Die Idee, in Berlin an der Straße Unter den Linden ein „Friedrichs-Forum“ zu schaffen, konzipierten der junge Baumeister W. von Knobelsdorff und der Kronprinz Friedrich bereits in der gemeinsamen Jugendzeit (1736 bis 1740) in Rheinsberg. Entsprechend der Absicht des Kronprinzen, einen Schloßneubau nördlich der „Linden“ in der Achse der Markgrafenstraße zu errichten, entwickelte Knobelsdorff 1740 einen Plan, nach dem auf einem großen Schloßvorplatz an der Südseite der Straße Unter den Linden zwei symmetrische, gleich große Gebäude, Akademie und Oper, stehen sollten.
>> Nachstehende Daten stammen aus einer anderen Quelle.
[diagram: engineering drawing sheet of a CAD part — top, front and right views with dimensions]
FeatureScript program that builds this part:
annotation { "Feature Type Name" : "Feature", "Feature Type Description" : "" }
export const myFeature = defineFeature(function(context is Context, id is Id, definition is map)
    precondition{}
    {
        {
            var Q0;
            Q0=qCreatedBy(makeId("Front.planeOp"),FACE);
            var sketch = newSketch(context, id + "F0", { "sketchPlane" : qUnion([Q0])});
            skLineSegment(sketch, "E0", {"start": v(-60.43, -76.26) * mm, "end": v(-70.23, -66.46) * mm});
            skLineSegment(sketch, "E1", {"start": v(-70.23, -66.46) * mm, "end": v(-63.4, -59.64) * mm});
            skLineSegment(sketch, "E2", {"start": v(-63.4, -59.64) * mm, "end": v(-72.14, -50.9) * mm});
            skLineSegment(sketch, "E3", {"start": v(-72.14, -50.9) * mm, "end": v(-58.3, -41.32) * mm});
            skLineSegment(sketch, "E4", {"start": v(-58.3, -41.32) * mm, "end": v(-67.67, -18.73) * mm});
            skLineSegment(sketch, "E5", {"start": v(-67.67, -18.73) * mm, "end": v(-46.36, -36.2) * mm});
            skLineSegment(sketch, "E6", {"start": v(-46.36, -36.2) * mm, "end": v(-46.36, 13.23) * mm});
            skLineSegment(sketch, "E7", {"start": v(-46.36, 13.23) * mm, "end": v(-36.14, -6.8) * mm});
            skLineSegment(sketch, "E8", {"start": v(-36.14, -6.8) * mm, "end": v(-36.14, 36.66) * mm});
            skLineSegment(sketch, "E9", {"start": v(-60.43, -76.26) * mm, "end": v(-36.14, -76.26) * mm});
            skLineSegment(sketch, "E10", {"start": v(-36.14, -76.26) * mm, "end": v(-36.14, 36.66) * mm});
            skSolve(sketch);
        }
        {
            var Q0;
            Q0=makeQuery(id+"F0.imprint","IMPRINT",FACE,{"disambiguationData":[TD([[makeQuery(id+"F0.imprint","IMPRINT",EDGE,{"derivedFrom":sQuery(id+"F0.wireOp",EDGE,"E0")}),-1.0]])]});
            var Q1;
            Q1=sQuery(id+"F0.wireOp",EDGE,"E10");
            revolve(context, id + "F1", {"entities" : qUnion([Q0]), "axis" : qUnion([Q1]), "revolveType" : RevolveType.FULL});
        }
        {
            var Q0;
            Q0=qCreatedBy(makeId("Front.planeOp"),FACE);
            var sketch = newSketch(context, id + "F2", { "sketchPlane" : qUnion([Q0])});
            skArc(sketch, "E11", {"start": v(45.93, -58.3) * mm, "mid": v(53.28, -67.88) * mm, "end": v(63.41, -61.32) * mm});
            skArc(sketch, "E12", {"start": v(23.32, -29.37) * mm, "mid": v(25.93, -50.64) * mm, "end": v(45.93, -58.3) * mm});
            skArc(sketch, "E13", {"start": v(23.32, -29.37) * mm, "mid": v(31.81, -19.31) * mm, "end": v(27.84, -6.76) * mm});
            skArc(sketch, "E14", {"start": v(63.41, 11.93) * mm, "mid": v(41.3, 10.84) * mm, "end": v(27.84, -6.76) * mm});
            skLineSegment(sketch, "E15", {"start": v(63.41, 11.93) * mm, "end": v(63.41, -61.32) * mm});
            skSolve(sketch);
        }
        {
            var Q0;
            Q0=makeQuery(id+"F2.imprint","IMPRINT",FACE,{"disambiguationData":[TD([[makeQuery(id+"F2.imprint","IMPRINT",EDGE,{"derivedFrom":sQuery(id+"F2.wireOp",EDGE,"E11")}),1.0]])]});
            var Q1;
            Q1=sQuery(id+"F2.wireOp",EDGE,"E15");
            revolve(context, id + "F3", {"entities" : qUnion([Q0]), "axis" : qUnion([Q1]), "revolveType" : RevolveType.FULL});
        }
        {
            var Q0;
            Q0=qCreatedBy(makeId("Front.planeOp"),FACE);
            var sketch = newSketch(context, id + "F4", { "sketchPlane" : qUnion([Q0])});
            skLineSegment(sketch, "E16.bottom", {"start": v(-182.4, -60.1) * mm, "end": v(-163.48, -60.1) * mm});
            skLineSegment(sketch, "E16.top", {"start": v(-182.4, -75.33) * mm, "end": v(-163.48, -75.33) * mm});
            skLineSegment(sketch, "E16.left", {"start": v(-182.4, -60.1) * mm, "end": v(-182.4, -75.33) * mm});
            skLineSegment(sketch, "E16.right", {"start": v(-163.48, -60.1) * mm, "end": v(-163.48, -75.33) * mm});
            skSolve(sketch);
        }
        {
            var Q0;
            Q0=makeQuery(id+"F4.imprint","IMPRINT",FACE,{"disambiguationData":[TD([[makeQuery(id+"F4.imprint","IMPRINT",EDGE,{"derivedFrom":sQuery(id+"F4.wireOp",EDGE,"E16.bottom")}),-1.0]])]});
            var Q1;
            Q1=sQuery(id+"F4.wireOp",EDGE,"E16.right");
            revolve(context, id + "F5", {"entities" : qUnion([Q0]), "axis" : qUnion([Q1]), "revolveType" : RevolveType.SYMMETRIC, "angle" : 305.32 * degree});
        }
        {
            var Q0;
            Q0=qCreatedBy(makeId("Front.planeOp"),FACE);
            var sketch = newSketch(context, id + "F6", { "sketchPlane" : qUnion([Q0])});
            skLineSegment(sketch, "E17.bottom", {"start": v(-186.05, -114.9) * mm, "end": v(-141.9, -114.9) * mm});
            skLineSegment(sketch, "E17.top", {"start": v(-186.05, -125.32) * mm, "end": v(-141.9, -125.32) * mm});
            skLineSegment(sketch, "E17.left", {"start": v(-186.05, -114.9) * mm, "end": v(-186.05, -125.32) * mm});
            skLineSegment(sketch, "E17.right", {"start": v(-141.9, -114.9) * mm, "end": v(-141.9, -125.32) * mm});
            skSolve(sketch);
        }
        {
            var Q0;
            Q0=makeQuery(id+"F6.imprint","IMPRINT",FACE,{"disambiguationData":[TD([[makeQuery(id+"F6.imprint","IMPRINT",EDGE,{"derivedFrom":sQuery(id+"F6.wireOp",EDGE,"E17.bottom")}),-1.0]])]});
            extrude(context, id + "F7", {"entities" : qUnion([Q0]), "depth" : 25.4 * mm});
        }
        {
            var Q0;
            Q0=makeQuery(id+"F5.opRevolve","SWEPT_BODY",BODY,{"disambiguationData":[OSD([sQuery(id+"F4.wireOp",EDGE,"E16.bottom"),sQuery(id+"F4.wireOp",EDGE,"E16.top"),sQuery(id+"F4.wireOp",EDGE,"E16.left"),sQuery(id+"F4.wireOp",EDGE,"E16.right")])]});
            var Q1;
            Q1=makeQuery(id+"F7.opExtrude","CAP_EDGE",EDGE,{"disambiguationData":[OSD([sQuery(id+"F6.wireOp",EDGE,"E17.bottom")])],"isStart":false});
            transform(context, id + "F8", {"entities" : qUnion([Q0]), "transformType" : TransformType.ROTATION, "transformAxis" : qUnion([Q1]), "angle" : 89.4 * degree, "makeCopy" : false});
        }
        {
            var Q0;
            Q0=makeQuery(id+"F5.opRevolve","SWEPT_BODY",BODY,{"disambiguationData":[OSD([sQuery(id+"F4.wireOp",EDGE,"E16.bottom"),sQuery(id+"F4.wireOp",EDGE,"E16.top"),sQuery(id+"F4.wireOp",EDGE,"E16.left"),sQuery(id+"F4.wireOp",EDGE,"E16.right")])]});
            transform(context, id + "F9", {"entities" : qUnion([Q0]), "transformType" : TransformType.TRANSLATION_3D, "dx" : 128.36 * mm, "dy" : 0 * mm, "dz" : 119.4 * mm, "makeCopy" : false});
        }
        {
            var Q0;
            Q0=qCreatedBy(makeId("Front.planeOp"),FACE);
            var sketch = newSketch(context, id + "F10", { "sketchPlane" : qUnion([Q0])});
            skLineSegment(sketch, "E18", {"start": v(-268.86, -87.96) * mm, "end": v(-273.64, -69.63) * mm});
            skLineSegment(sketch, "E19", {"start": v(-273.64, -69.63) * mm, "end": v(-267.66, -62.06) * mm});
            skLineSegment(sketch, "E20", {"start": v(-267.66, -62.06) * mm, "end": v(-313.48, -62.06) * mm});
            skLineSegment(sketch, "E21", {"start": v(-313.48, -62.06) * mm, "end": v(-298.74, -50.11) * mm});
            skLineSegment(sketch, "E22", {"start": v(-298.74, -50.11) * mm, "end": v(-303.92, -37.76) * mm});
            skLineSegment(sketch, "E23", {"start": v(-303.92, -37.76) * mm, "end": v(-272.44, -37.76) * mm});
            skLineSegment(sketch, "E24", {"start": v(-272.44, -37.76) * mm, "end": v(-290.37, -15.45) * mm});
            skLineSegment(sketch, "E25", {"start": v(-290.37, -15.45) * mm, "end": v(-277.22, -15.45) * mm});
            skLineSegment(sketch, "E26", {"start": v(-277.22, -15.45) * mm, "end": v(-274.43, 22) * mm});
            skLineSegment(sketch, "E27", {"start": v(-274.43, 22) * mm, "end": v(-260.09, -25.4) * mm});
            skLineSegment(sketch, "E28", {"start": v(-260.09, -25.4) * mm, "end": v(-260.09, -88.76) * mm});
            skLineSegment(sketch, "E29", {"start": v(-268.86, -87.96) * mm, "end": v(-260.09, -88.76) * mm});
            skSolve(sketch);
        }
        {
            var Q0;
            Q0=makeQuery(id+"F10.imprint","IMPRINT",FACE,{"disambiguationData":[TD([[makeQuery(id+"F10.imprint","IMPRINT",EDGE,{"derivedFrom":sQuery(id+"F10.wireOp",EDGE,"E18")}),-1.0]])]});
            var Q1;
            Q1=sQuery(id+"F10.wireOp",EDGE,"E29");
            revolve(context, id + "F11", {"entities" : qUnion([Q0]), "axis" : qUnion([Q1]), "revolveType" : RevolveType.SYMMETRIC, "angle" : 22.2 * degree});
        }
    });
Mit ein paar Federstrichen und einigen Randbemerkungen warf Friedrich Knobelsdorffs Plan um und änderte die vom Baumeister beabsichtigte innere Bindung der Bauten. So entstand nur ein verkleinertes, quergelagertes Forum mit der Oper als bescheidenem Überrest der großzügigen Platzgestaltung. Das Linden-Forum erhielt seine heutige Form durch eine Reihe von Einzelgebäuden, die nacheinander entstanden und nur zum Teil aufeinander abgestimmt wurden: Knobelsdorff-Oper (heutige Deutsche Staatsoper), Palais Prinz Heinrichs (heutige Humboldt-Universität), Alte Bibliothek (heutige Lehrstätte der Humboldt-Universität).

Opernhaus. Als erstes Bauwerk des Lindenforums war das Opernhaus (1741/1743) entstanden. Mit der Oper als Herzstück des Lindenforums hatte die Straße ein Festhaus erhalten. Die Wahl des Bauplatzes am Eingang der Lindenallee sollte sich als glücklich erweisen. Das Opernhaus bestimmte damit zugleich die weitere Gestaltung und Bebauung dieses wohl schönsten Teiles von Berlin, der noch heute barocke Festlichkeit des 18. Jahrhunderts atmet.

Knobelsdorff gab dem damaligen Hoftheater die Form eines korinthischen Tempels. Die Hauptfront nach der Straße Unter den Linden hat über dem hohen Sockel nur ein Hauptgeschoß mit einem Säulenvorbau, zu dem von beiden Seiten eine Freitreppe führt. Die wohlabgewogene Gliederung der Baumassen und die Harmonie von zierlichem Rokoko im Innenraum und einfachen klassizistischen Proportionen an der Fassade geben dem Haus heitere Festlichkeit und Beschwingtheit und machen es zu einem der schönsten Berliner Baudenkmäler. In den Nischen der Treppenpodeste stellen die Statuen der griechischen Dichter Sophokles, Aristophanes, Menander und Euripides, auf den Dachfirsten Appollo und die neun Musen. Der Knobelsdorffbau brannte 1843 ab. Langhaus d. J. baute das Gebäude streng im Geiste seines Schöpfers wieder auf.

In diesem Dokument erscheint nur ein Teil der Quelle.